:: Activity ::
The response consists of the lines from the start of the material below through the line holding "تاخیر در تحویل پروژه", repeated word for word and without pictures.

:: Dataset extract ::
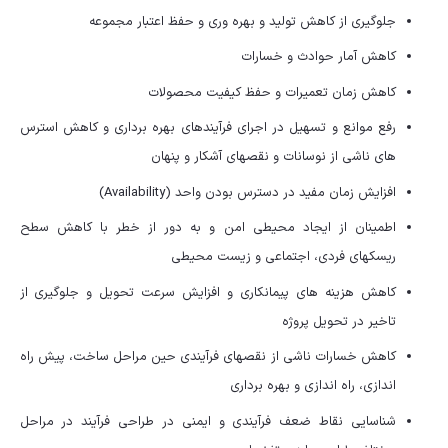
جلوگیری از کاهش تولید و بهره وری و حفظ اعتبار مجموعه
کاهش آمار حوادث و خسارات
کاهش زمان تعمیرات و حفظ کیفیت محصولات
رفع موانع و تسهیل در اجرای فرآیندهای بهره برداری و کاهش استرس
های ناشی از نوسانات و نقص‎های آشکار و پنهان
افزایش زمان مفید در دسترس بودن واحد (Availability)
اطمینان از ایجاد محیطی امن و به دور از خطر با کاهش سطح
ریسک‎های فردی، اجتماعی و زیست محیطی
کاهش هزینه های پیمانکاری و افزایش سرعت تحویل و جلوگیری از
تاخیر در تحویل پروژه
کاهش خسارات ناشی از نقص‎های فرآیندی حین مراحل ساخت، پیش راه
اندازی، راه اندازی و بهره برداری
شناسایی نقاط ضعف فرآیندی و ایمنی در طراحی فرآیند در مراحل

:: Answer to the exercise ::
جلوگیری از کاهش تولید و بهره وری و حفظ اعتبار مجموعه
کاهش آمار حوادث و خسارات
کاهش زمان تعمیرات و حفظ کیفیت محصولات
رفع موانع و تسهیل در اجرای فرآیندهای بهره برداری و کاهش استرس
های ناشی از نوسانات و نقص‎های آشکار و پنهان
افزایش زمان مفید در دسترس بودن واحد (Availability)
اطمینان از ایجاد محیطی امن و به دور از خطر با کاهش سطح
ریسک‎های فردی، اجتماعی و زیست محیطی
کاهش هزینه های پیمانکاری و افزایش سرعت تحویل و جلوگیری از
تاخیر در تحویل پروژه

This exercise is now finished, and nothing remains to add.